## Zadania do wykonania
(1) Przepisz bez zmian z podanego fragmentu odcinek od "Grom obejrzał książeczkę." do "się bardzo dużo..." włącznie.
(2) Wypisz z podanego fragmentu wszystkie cechy demona, którego Hellscream spotkał na Srebrnych Marchiach.

## Podany fragment
+ + + +
Oberża pod Rozbrykanym Ogrem

Baśniowe Gawędy - "Jeszcze bardziej leniwe pogawędki"

Osada 'Pazur Behemota' > Baśniowe Gawędy > Jeszcze bardziej leniwe pogawędki
Wędrowiec: zaloguj, wyszukiwarka
Hellscream

Hellscream

9.04.2008
Post ID: 26504

- W Spirze byłem chyba 12 lat temu, ale nie zajmowałem się wtedy polowaniem na demony. Tego demona spotkaliśmy na Srebrnych Marchiach w Feraunie. Miał dobre 3 metry, kły tak z 30 cm, błoniaste skrzydła, miotał czarami i ział dziwnym kwasem. No, ale razem z Samuro i Starą Szramą ubiliśmy dziada. No, w każdym razie dopóki jego zewłok ni z tego, ni z owego zniknął. Stary cholernik, nie ma co... Ale dlaczego ten demon tak cię interesuje?

Fergard

Fergard

9.04.2008
Post ID: 26529

Gol słysząc opowieść o Daevie, co ziała kwasem, uśmiechnął się. Mam cię, pomyślał. Odezwał się do orka:
- To nie mogła być Daeva. Daevy - tak ,Daevy mogą rzucać czary i mają wielkie błoniaste skrzydła, ale nie posiadają takich kłów i nie zieją kwasem - Hellscream już otwierał usta, gdy pół - bies kontynuował dalej:
- Wiem to, bo czytałem "Demonariusz i demonologia" autorstwa Guthberta z Nevandaaru. - Po czym pokazał łowcy demonów małą książkę obitą skórą.

Hellscream

Hellscream

9.04.2008
Post ID: 26531

Grom obejrzał książeczkę. Zaraz potem rzucił na stół skurczygłówkę.
- To jest ten twój Guthbert. Był wyznawcą Slaanesha. Miał w domu dwa mniejsze demony i Znamię Chaosu. Zabiłem go. Jego książki o demonach nigdy nie mówią ni ćwierć prawdy. Przeczytaj sobie "O piekle i jego pomiotach" autorstwa Orik Tfriksona, bardzo szanowanego krasnoludzkiego znawcy demonów.

Fergard

Fergard

9.04.2008
Post ID: 26534

Gol wziął najpierw skurczygłówkę - przy czym wzdrygnął się z obrzydzenia - po czym wziął książeczkę krasnoludzkiego autora. Chwilę ją wertował, po czym stwierdził:
- Dobra książka, ale nie pozbawiona błędów, na przykład Varuna i Daeva to ten sam demon spirański. Po zniszczeniu Grzechu w Spirze pozmieniało się bardzo dużo...

Fergard

Fergard

9.04.2008
Post ID: 26536

Pół - bies zamyślił się. Wreszcie powiedział:
- Nawet gdyby Guthbert byłby zwykłym głupcem i wyznawcą Slanesha, to w tym wypadku naprawdę miał rację. Spotkałem bowiem kiedyś Daevę w lochu Omega. Główny mieszkaniec tego lochu został zabity ładnych parę lat temu, ale Daevy zawsze tam były. Muszę przyznać, że była godnym przeciwnikiem...
+ + + +
## Dostarczone wpisy
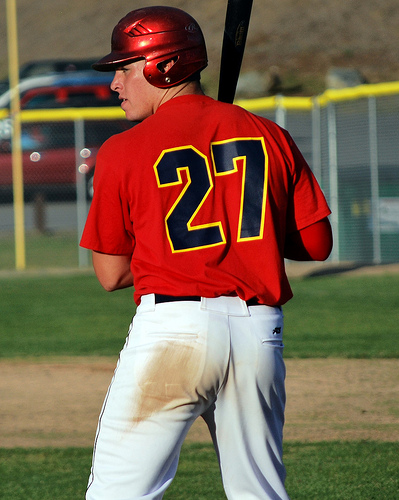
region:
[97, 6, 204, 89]
red helmet on head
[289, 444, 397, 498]
green grass on field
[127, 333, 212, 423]
dirt stain on pants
+ + + +
## Zestaw odpowiedzi
(1)
Grom obejrzał książeczkę. Zaraz potem rzucił na stół skurczygłówkę.
- To jest ten twój Guthbert. Był wyznawcą Slaanesha. Miał w domu dwa mniejsze demony i Znamię Chaosu. Zabiłem go. Jego książki o demonach nigdy nie mówią ni ćwierć prawdy. Przeczytaj sobie "O piekle i jego pomiotach" autorstwa Orik Tfriksona, bardzo szanowanego krasnoludzkiego znawcy demonów.

Fergard

Fergard

9.04.2008
Post ID: 26534

Gol wziął najpierw skurczygłówkę - przy czym wzdrygnął się z obrzydzenia - po czym wziął książeczkę krasnoludzkiego autora. Chwilę ją wertował, po czym stwierdził:
- Dobra książka, ale nie pozbawiona błędów, na przykład Varuna i Daeva to ten sam demon spirański. Po zniszczeniu Grzechu w Spirze pozmieniało się bardzo dużo...

(2)
- miał dobre 3 metry
- miał kły tak z 30 cm
- miał błoniaste skrzydła
- miotał czarami
- ział dziwnym kwasem